The Government is currently in the process of drawing up a new code of practice for private parking operators to follow and a number of consultations with the industry have taken place with regards to this. In their responses to the consultation, it has now been revealed that scores of firms have requested the return of clamping.

According to the AA, private parking firms told the British Standards Institution that fines are not enough to deter drivers from parking illegally on private land, arguing that clamping and towing need to make a comeback.

Firms have also requested that the appeals process be removed from drivers who haven’t updated their address with the DVLA (Driver and Vehicle Licensing Agency), meaning that motorists who make an innocent mistake would be unable to appeal if they had recently moved house, for example.

Clamping on private land was outlawed eight years ago following a lengthy campaign by the AA, but the practice still occurs at places such as train stations and airports due to existing by-laws.

The AA has now asked the Ministry for Housing, Communities and Local Government for assurances that private clamping and towing will not return.
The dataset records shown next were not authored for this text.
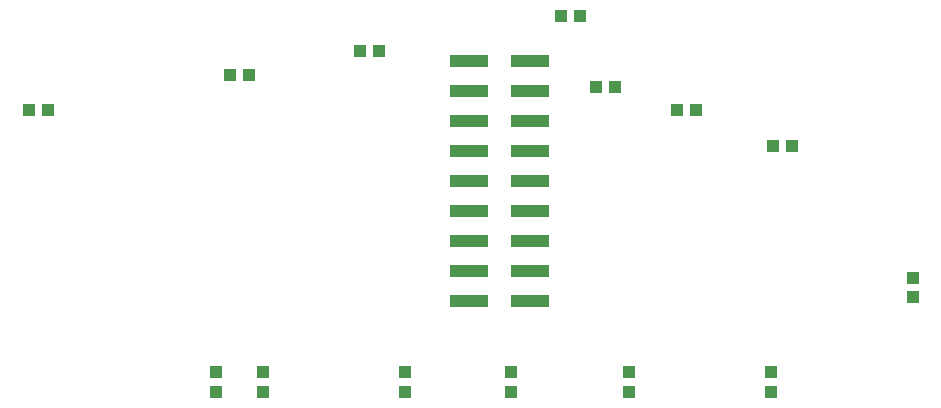
<source format=gtp>
G04*
G04 #@! TF.GenerationSoftware,Altium Limited,Altium Designer,20.2.6 (244)*
G04*
G04 Layer_Color=8421504*
%FSLAX25Y25*%
%MOIN*%
G70*
G04*
G04 #@! TF.SameCoordinates,A4359F0B-5969-4506-8E40-FB7A7F837C19*
G04*
G04*
G04 #@! TF.FilePolarity,Positive*
G04*
G01*
G75*
%ADD13R,0.12500X0.04488*%
%ADD14R,0.04182X0.04469*%
%ADD15R,0.04469X0.04182*%
D13*
X320463Y315591D02*
D03*
X340955D02*
D03*
X320463Y305591D02*
D03*
X340955D02*
D03*
X320463Y295590D02*
D03*
X340955D02*
D03*
X320463Y285591D02*
D03*
X340955D02*
D03*
X320463Y275590D02*
D03*
X340955D02*
D03*
X320463Y265591D02*
D03*
X340955D02*
D03*
X320463Y255591D02*
D03*
X340955D02*
D03*
X320463Y245590D02*
D03*
X340955D02*
D03*
X320463Y235591D02*
D03*
X340955D02*
D03*
D14*
X236221Y205451D02*
D03*
Y211872D02*
D03*
X299213D02*
D03*
Y205451D02*
D03*
X334646Y211872D02*
D03*
Y205451D02*
D03*
X251969Y211872D02*
D03*
Y205451D02*
D03*
X374016Y211872D02*
D03*
Y205451D02*
D03*
X421260Y211872D02*
D03*
Y205451D02*
D03*
X468504Y243368D02*
D03*
Y236947D02*
D03*
D15*
X421987Y287402D02*
D03*
X428407D02*
D03*
X389764Y299213D02*
D03*
X396184D02*
D03*
X362931Y307087D02*
D03*
X369352D02*
D03*
X290612Y318898D02*
D03*
X284191D02*
D03*
X247305Y311024D02*
D03*
X240884D02*
D03*
X180376Y299213D02*
D03*
X173955D02*
D03*
X357541Y330709D02*
D03*
X351120D02*
D03*
M02*

</source>
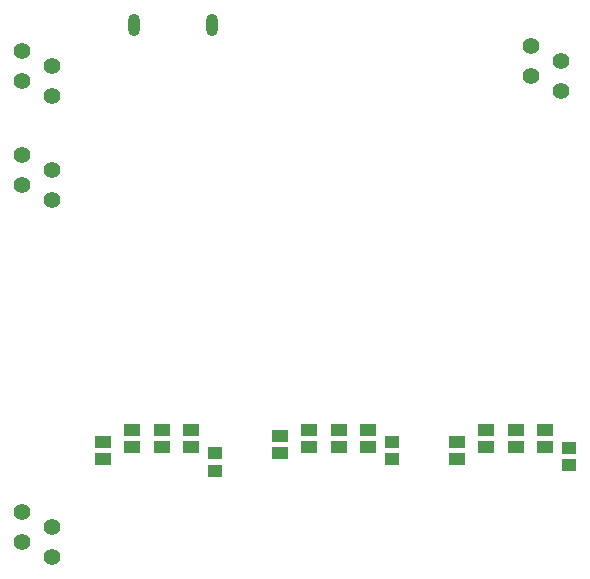
<source format=gbr>
%TF.GenerationSoftware,Altium Limited,Altium Designer,22.11.1 (43)*%
G04 Layer_Color=16711935*
%FSLAX45Y45*%
%MOMM*%
%TF.SameCoordinates,CBCE8219-7A10-402B-9DFD-5551BF8408A2*%
%TF.FilePolarity,Negative*%
%TF.FileFunction,Soldermask,Bot*%
%TF.Part,Single*%
G01*
G75*
%TA.AperFunction,SMDPad,CuDef*%
%ADD50R,1.35620X1.05464*%
%ADD60R,1.15000X1.05000*%
%TA.AperFunction,ComponentPad*%
%ADD75C,0.10000*%
%ADD76C,1.40000*%
%ADD77O,1.00000X1.90000*%
D50*
X3900000Y1177422D02*
D03*
Y1322578D02*
D03*
X4150000Y1277422D02*
D03*
Y1422578D02*
D03*
X4400000Y1277422D02*
D03*
Y1422578D02*
D03*
X4650000Y1277422D02*
D03*
Y1422578D02*
D03*
X1650000Y1277422D02*
D03*
Y1422578D02*
D03*
X1400000Y1277422D02*
D03*
Y1422578D02*
D03*
X1150000Y1277422D02*
D03*
Y1422578D02*
D03*
X900000Y1177422D02*
D03*
Y1322578D02*
D03*
X2400000Y1227422D02*
D03*
Y1372578D02*
D03*
X2900000Y1277422D02*
D03*
Y1422578D02*
D03*
X2650000Y1277422D02*
D03*
Y1422578D02*
D03*
X3150000Y1277422D02*
D03*
Y1422578D02*
D03*
D60*
X4850000Y1127500D02*
D03*
Y1272500D02*
D03*
X1850000Y1077500D02*
D03*
Y1222500D02*
D03*
X3350000Y1177500D02*
D03*
Y1322500D02*
D03*
D75*
X401000Y867000D02*
D03*
D76*
X475000Y346000D02*
D03*
X221000Y473000D02*
D03*
X475000Y600000D02*
D03*
X221000Y727000D02*
D03*
X4525000Y4675000D02*
D03*
X4779000Y4548000D02*
D03*
X4525000Y4421000D02*
D03*
X4779000Y4294000D02*
D03*
X475000Y3371000D02*
D03*
X221000Y3498000D02*
D03*
X475000Y3625000D02*
D03*
X221000Y3752000D02*
D03*
X475000Y4250000D02*
D03*
X221000Y4377000D02*
D03*
X475000Y4504000D02*
D03*
X221000Y4631000D02*
D03*
D77*
X1170000Y4850000D02*
D03*
X1830000D02*
D03*
%TF.MD5,9045acc17c550a3505966042f0373cb1*%
M02*

</source>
In addition, the organisation is calling for a simple fining system, a 50 per cent discount for fines paid early, an independent legal appeals service, a surcharge on drivers’ information obtained from the DVLA by private firms to pay for appeals, and a Government investigation into parking charge hotspots.

Edmund King, president of the AA, said: “Clamping is an abhorrent practice that we thought was long gone, but clearly the intent from some parking firms has never gone away.

“Cowboy clampers want to corral the wagons again. Horror stories of days gone by of enforcers requesting gold teeth in lieu of payment, clamping a hearse with the corpse in the back, holding a young child hostage until extortionate payments are made and other disgraceful acts, could be just around the corner.

“This now brings us to a duel at High Noon. Clamping cannot return under any circumstances. The Government has the chance to stop rogue firms in their tracks. We hope they do so quickly and forcefully.

“We also need a simplified and transparent private parking system with a totally independent appeals service so that there is no chance of cowboy parking companies acting as judge and jury.”